PEKIN : La Chine annoncera mardi sa croissance pour 2022, qui devrait être l'une des plus faibles en quatre décennies, en raison des crises sanitaire et immobilière qui pénalisent lourdement l'activité.
Un groupe de 10 experts interrogés par l'AFP table en moyenne sur une hausse de 2,7% sur un an du produit intérieur brut (PIB) de la deuxième économie mondiale.
Il s'agirait de son rythme le plus lent depuis la contraction de 1976 (-1,6%), si l'on exclut 2020, première année de la pandémie (+2,3%).
L'an dernier, le PIB de la Chine avait progressé de plus de 8%. Pékin s'était fixé pour 2022 une croissance d'environ 5,5%.
Mais cet objectif a été mis à mal par la stricte politique sanitaire dite du "zéro Covid", qui a été durant l'essentiel de l'année un frein à l'activité et à la consommation.
Cette stratégie coûteuse reposait sur des tests de dépistage généralisés et quasi obligatoires pour la population, ainsi que le placement en quarantaine des personnes testées positives.
Ces mesures entraînaient fréquemment la fermeture d'usines et d'entreprises, ce qui a pesé sur l'activité, les déplacements et les chaînes d'approvisionnement, mais aussi découragé la consommation.
Face à l'exaspération de la population, la Chine a levé en décembre sans préavis ces restrictions. L'activité peine malgré tout à redémarrer depuis, en raison d'une explosion du nombre de malades du Covid.
Moteurs en panne
La Chine dévoilera également mardi son chiffre de la croissance pour le dernier trimestre 2022, avec une série d'autres indicateurs.
Il sera "à n'en pas douter" inférieur à celui du troisième trimestre (+3,9%) en raison de la "propagation rapide du virus" en décembre, après la levée des restrictions sanitaires, prévient Teeuwe Mevissen, analyste chez RaboBank.
D'autant que les "trois moteurs de l'économie chinoise" étaient à la peine au quatrième trimestre, souligne à l'AFP l'économiste Zhang Ming, de l'Académie chinoise des sciences sociales à Pékin.
Les exportations de la Chine ont connu en décembre leur plus gros plongeon depuis le début de la pandémie (-9,9% sur un an), tandis que la consommation a été dans le rouge en novembre et les investissements se sont tassés.

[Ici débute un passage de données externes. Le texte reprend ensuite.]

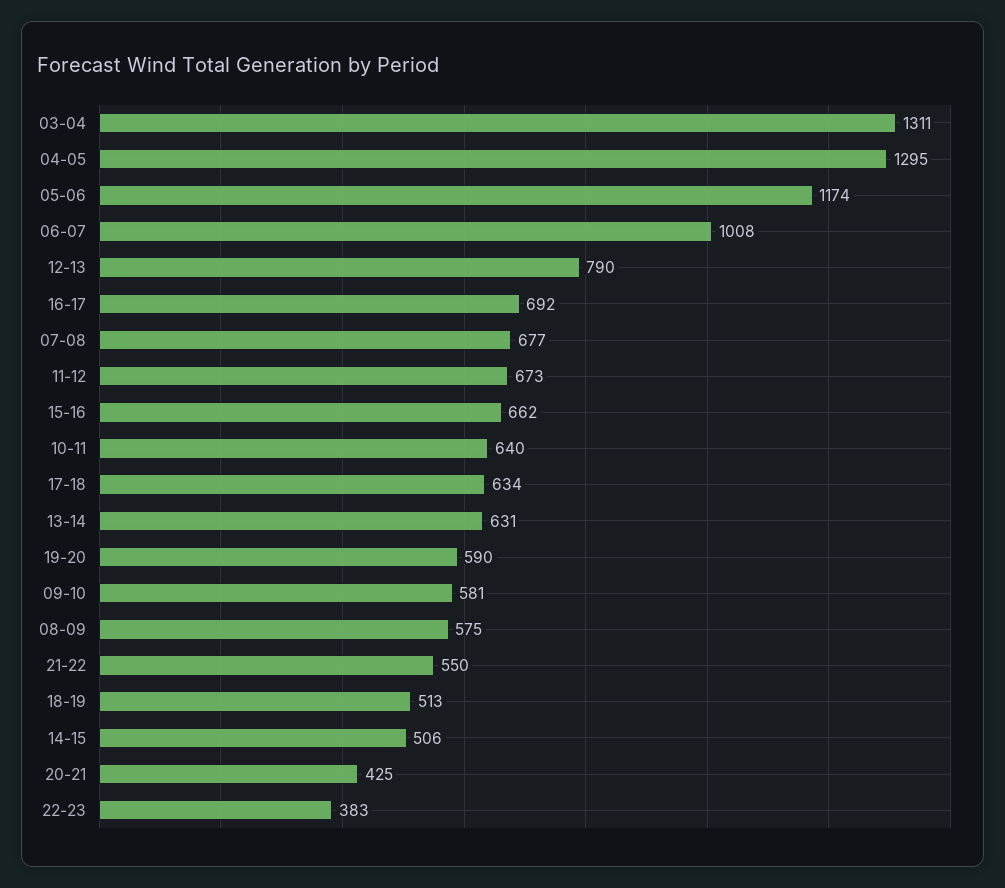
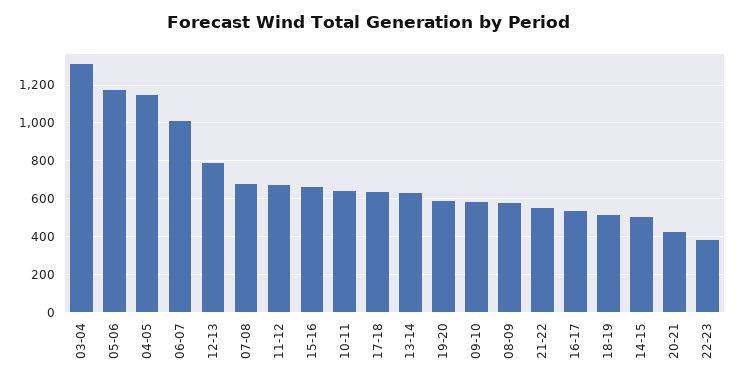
04-05: 1295 -> 1150
16-17: 692 -> 550

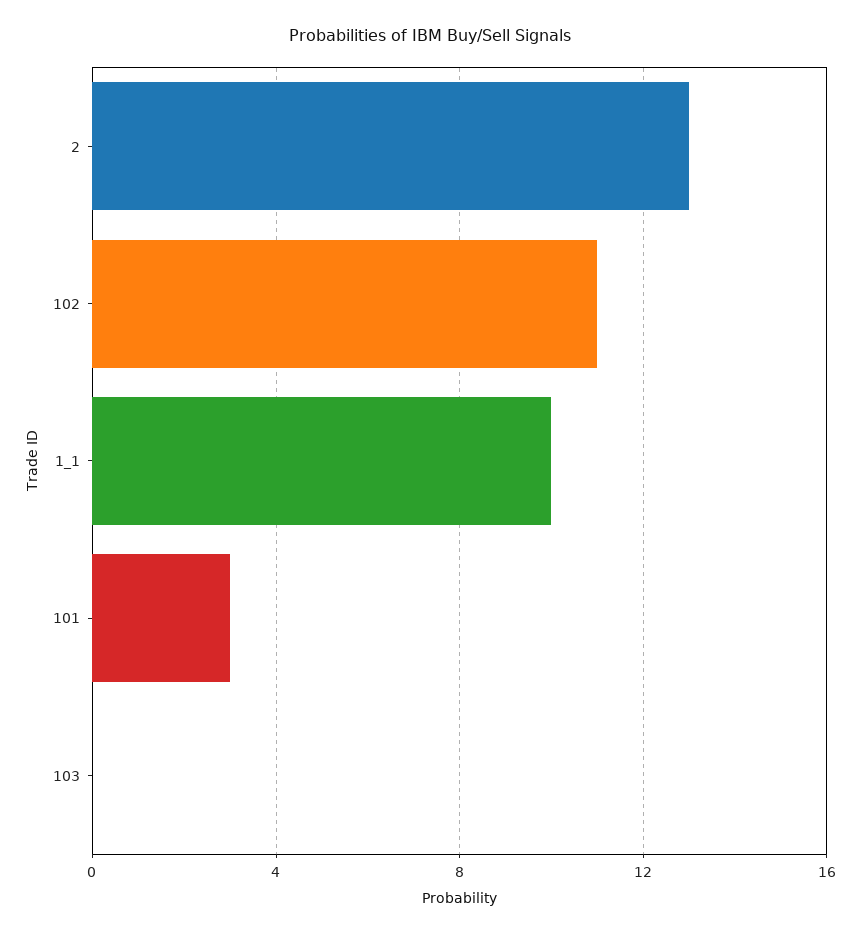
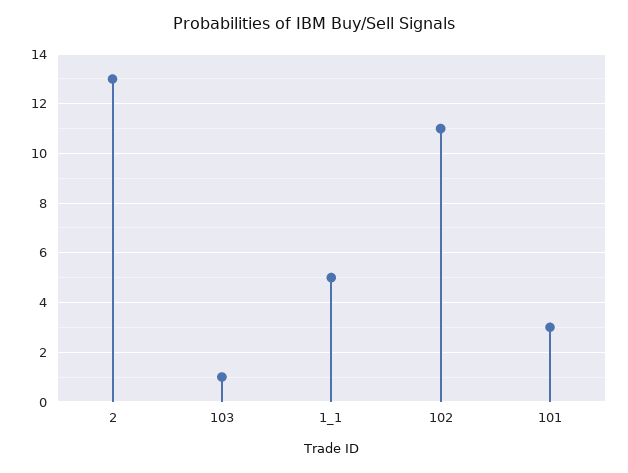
1_1: 10 -> 5
103: 0 -> 1

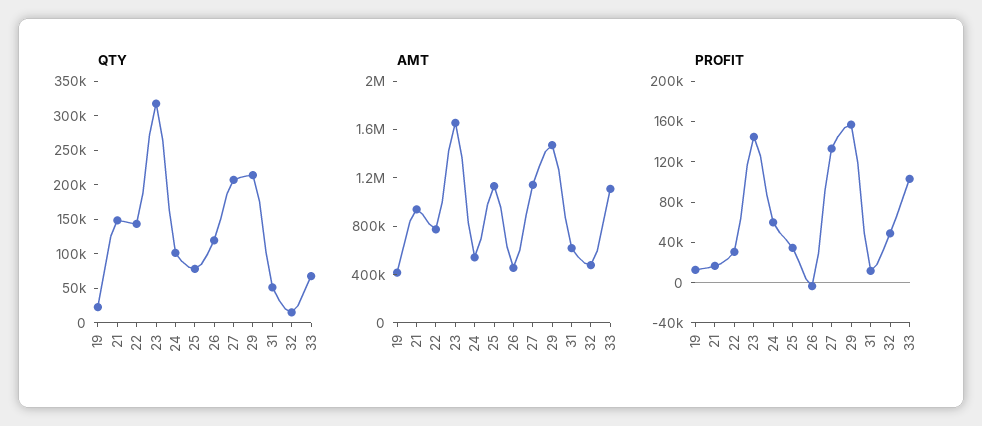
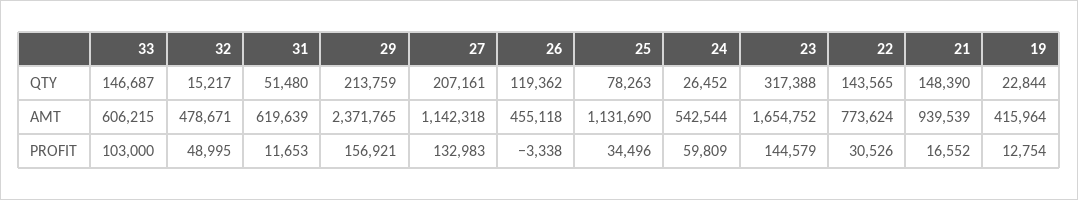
QTY, 24: 100000 -> 26452
QTY, 33: 75000 -> 146687
AMT, 29: 1500000 -> 2371765
AMT, 33: 1100000 -> 606215

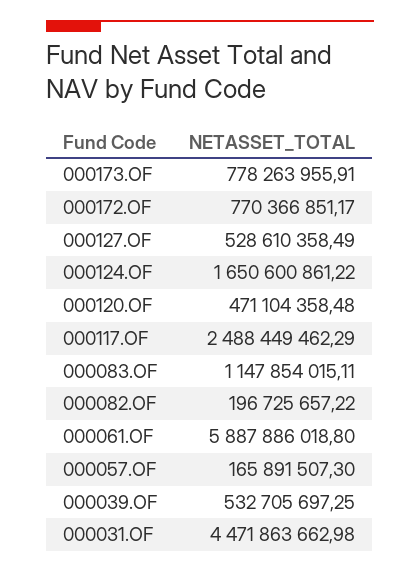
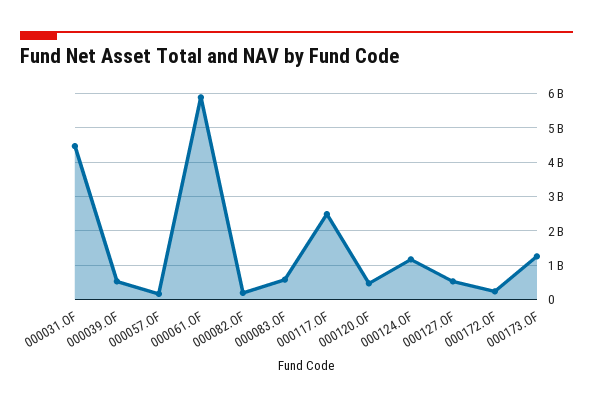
000173.OF: 778263955.91 -> 1200000000
000172.OF: 770366851.17 -> 200000000
000124.OF: 1650600861.22 -> 1200000000
000083.OF: 1147854015.11 -> 600000000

Par ailleurs, "les problèmes de l'immobilier continuent de peser sur la croissance", souligne M. Mevissen.
Ce secteur, qui représente avec la construction plus du quart du PIB du pays, est en souffrance depuis des mesures adoptées par Pékin en 2020 pour réduire l'endettement.
Ce durcissement réglementaire avait marqué le début des soucis financiers d'Evergrande, l'ex numéro un chinois de l'immobilier aujourd'hui étranglé par une ardoise abyssale.
Les ventes immobilières s'affichent depuis en repli dans de nombreuses villes et beaucoup de promoteurs luttent pour leur survie.
«Le pire est derrière»
Pour relancer un secteur essentiel de l'économie, le pouvoir semble adopter ces dernières semaines une approche plus conciliante. Des mesures de soutien au crédit pour les promoteurs ont notamment été annoncées.
Après trois ans de restrictions sanitaires, "la réouverture en Chine est en cours", relève l'analyste Jing Liu, de la banque HSBC.
"Mais cette phase de transition sera tortueuse" avec un risque de nouveaux rebonds épidémiques, prévient Mme Liu, n'excluant pas "à court terme" un nouveau ralentissement de la croissance.
"2023 sera l'année du retour aux certitudes" après des confinements inopinés durant l'épidémie qui ont déstabilisé l'économie, estime l'économiste indépendant Larry Yang.
Cette année, la Chine devrait voir son PIB rebondir à 4,3%, selon des prévisions de la Banque mondiale toutefois revues à la baisse le mois dernier.
Le groupe d'experts interrogés par l'AFP table pour sa part sur 5%.
Désormais, "le pire est derrière" nous, veut croire M. Yang.